Assuming the client is happy with the server's identity, it generates a random number P and encrypts it with the server's public key.
Only the server can decrypt P (with it's private key - not shared with anybody) so when the client sends the encrypted random number to the server, the server decrypts it.
The client and server both use P to generate a symmetric key for use in a symmetric encryption algorithm, safe in the knowledge that only the client and server know the value of P used to generate the key.
Alice will use the public and private key combo to decrypt it
Alice would just decrypt it with her private key.
However, how can Alice encrypt something to be sent over to Bob? How would Bob decrypt it?
Alice would need Bob's public key to send something to him.
Typically, public key encryption is used for authentication, non-repudiation (like signing), and distribution of symmetric keys (which are faster for encrypting/ decrypting long messages).
Simple, you need a key.
SSL/TLS solves this problem by creating a symmetric session key during the connection setup. The public key cryptography is used to establish this session key, which is then used for bi-directional data communication. Read more about TLS
I didn't create this, but someone shared this video with me and it helped the theory make much more sense. As always the devil's in the details (implementation).
http://www.youtube.com/watch?v=YEBfamv-_do
On a general note I struggled to understand Public Key Cryptography for quite a while along with the other elements of PKI such as Digital Signatures and Certificates whilst preparing for Microsoft C# certification.
I came across an explanation in the form of a concise and detailed PDF at cgi.com. I know it's back to good old Alice and Bob! but it really cleared things up for me with its diagrams and notes and also has some thought provoking questions at the end. Definitely recommend it.
Visit http://www.cgi.com/files/white-papers/cgi_whpr_35_pki_e.pdf
However, how can Alice encrypt something to be sent over to Bob? How would Bob decrypt it? I ask because I'm curious how when I log onto my banking site, my bank sends me data such as my online statements. How does my browser decrypt that information? I don't have the private key.

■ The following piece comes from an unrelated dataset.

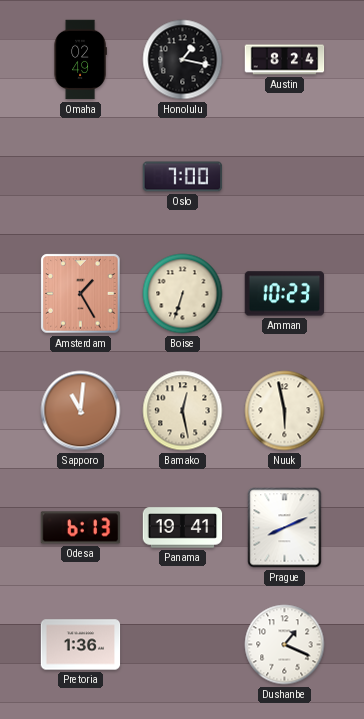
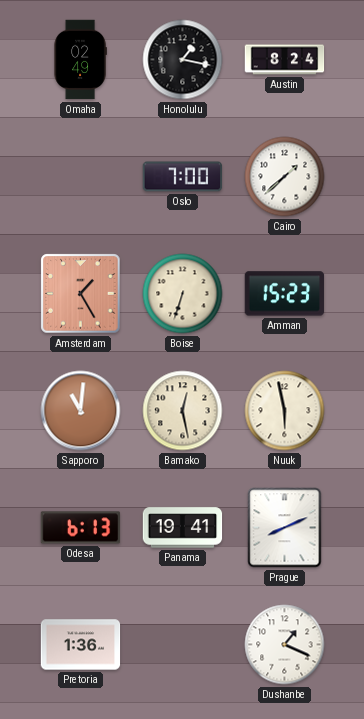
Cairo: none -> 1:38
Amman: 10:23 -> 15:23
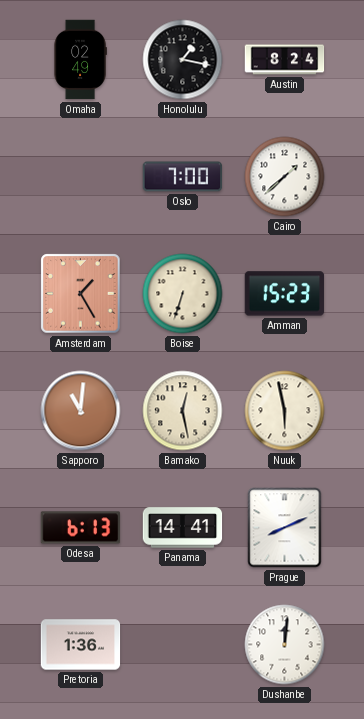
Panama: 19:41 -> 14:41
Dushanbe: 1:19 -> 12:01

This is where you're wrong; you do have a private key. As part of the handshaking process, each side generates two keys: a public key and a private key. The client sends its public key to the server, who will use it to encrypt all data sent to the client. Likewise, the server generates both keys and sends its public key to the client, which will use it to encrypt all data sent to the server.
In many scenarios, the asymmetric key algorithm is used only to exchange another key, which is for a symmetric algorithm.

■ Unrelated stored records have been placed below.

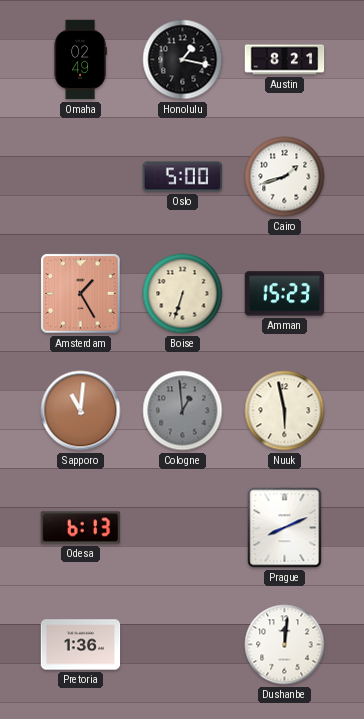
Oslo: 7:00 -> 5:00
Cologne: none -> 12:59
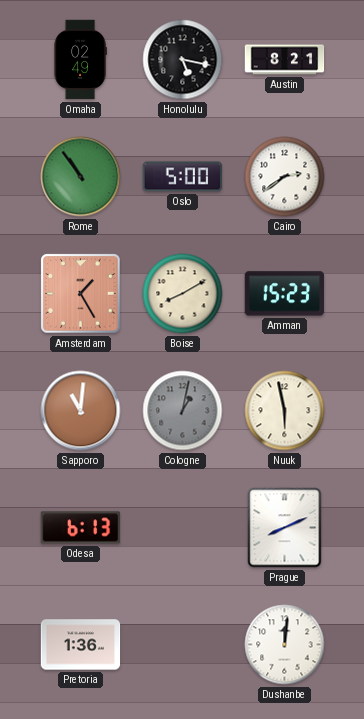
Honolulu: 1:17 -> 5:17
Rome: none -> 10:54
Cairo: 1:42 -> 2:39
Boise: 6:33 -> 8:10
Cologne: 12:59 -> 1:02
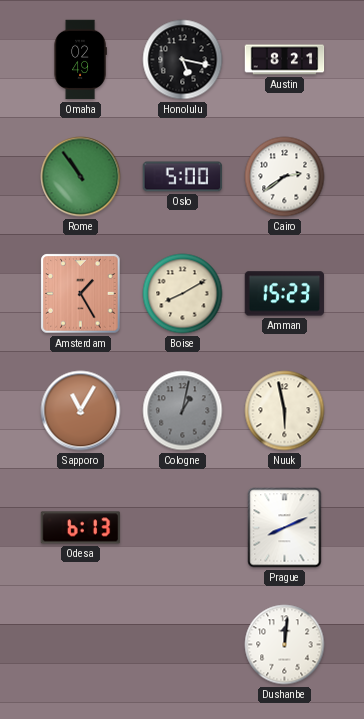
Sapporo: 11:01 -> 11:05
Pretoria: 1:36 -> none
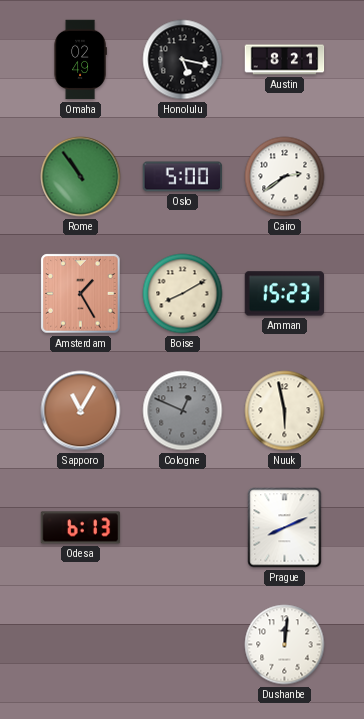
Cologne: 1:02 -> 12:49
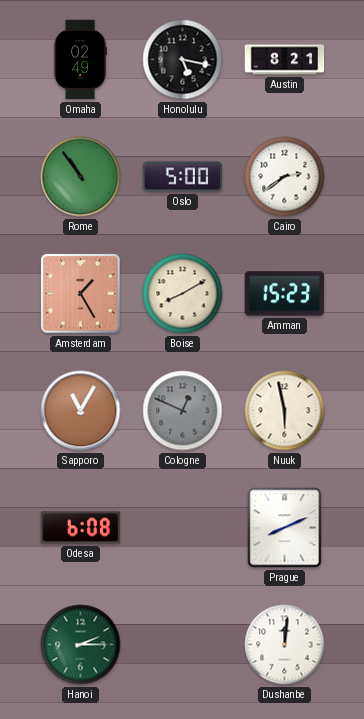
Odesa: 6:13 -> 6:08
Hanoi: none -> 2:15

In this situation, Alice would use Bob's public key to encrypt the data and Bob would then decrypt it with his private key.

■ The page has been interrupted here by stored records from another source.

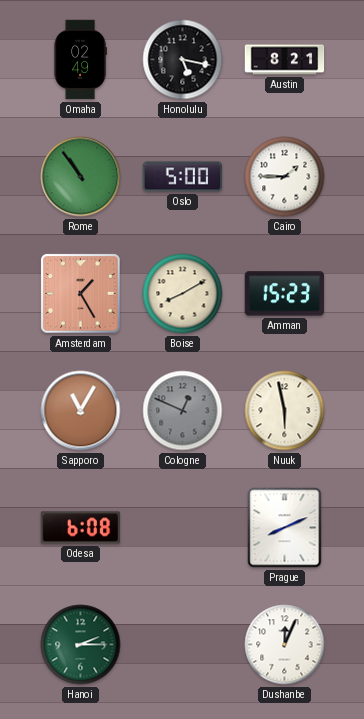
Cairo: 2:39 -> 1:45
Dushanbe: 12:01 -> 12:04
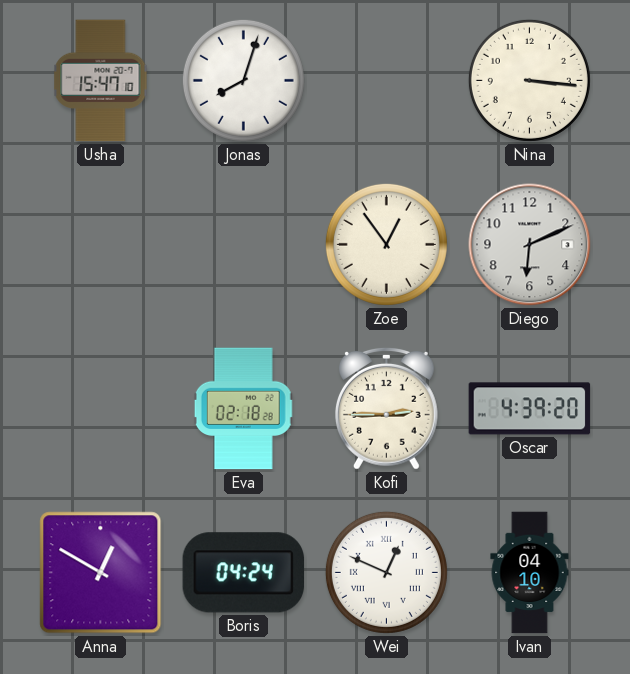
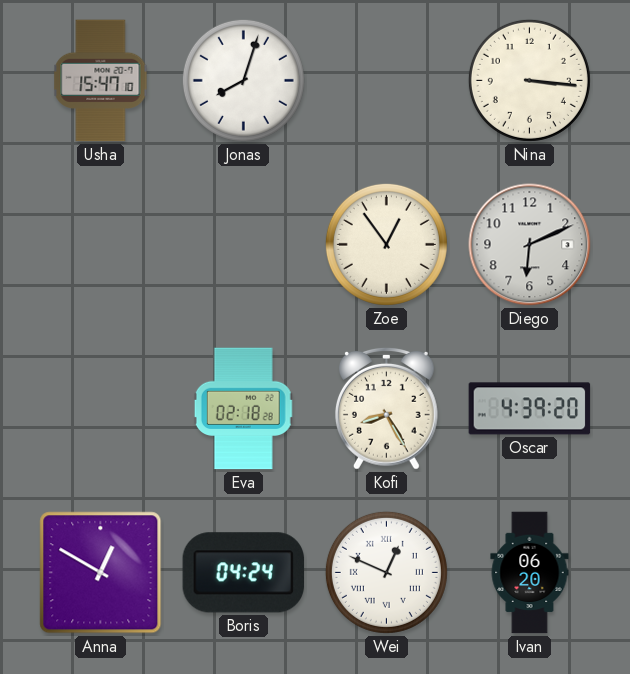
Kofi: 2:45 -> 8:25
Ivan: 04:10 -> 06:20
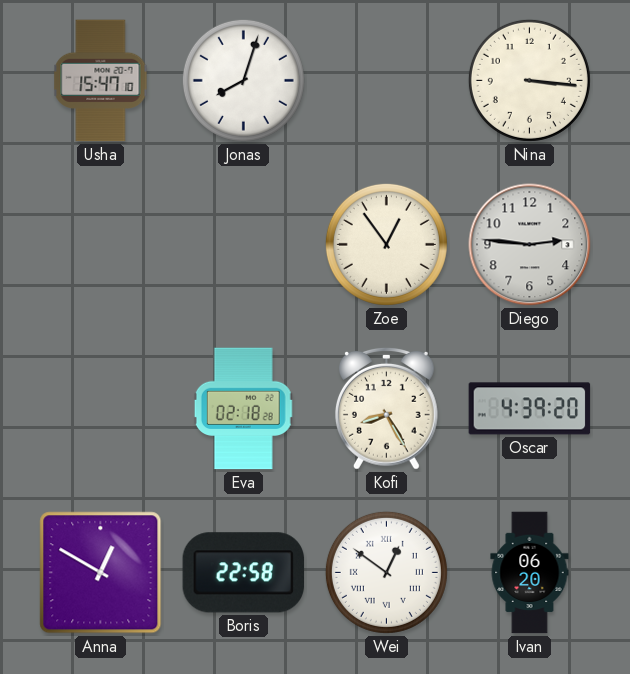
Diego: 6:11 -> 2:46
Boris: 04:24 -> 22:58
Wei: 12:49 -> 12:51
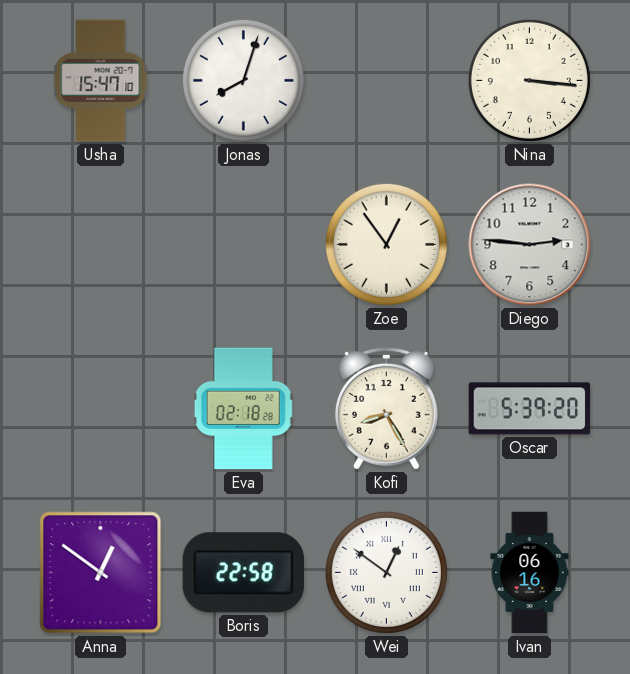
Oscar: 4:39 -> 5:39
Anna: 12:50 -> 12:51
Ivan: 06:20 -> 06:16
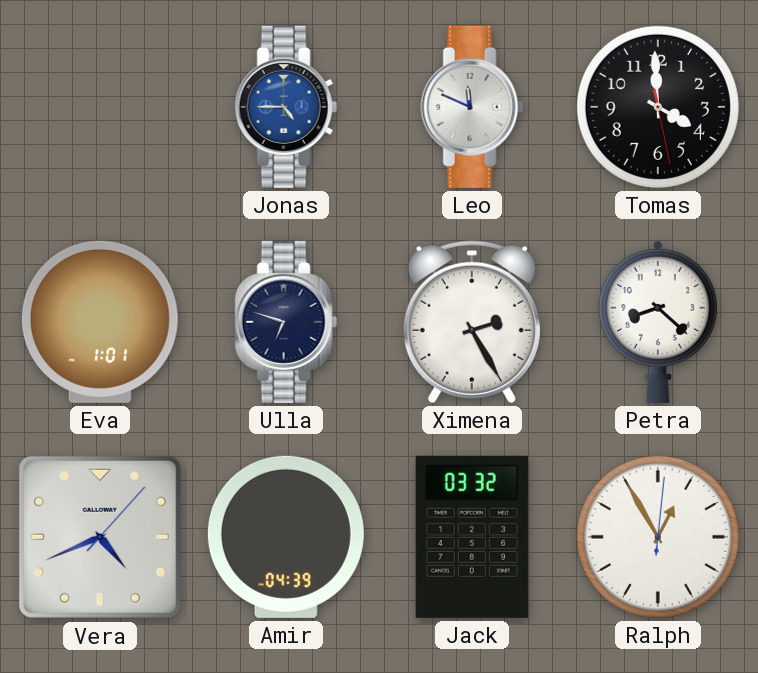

Essentially, a public key encrypts data and a private key decrypts that data. Since every user has both a public and private key, you can securely send data to any other user.
If you connect to the site of your bank it works a lot of cryptographic things. The most important is that you use public key of the bank to send a piece of information to the bank, because in every SSL (https) connection server send to client it's public key packed as a certificate.
Usage of certificate and world wide PKI is important. You want be sure, that if you gives to the bank your bank pin, that on the other side is really your bank and not an other person. This will be solved, because on every computers there are a small number of public keys of well known organisations (like VeriSign) and bank send you not only his server public key, but a certificate. certificate is a message signed by VeriSign for example, which say "this public key is really from the bank XYZ". So because you have public key of VeriSign you can first verify, that server certificate of the bank is correct. So you can be sure, that you communicate really with your bank.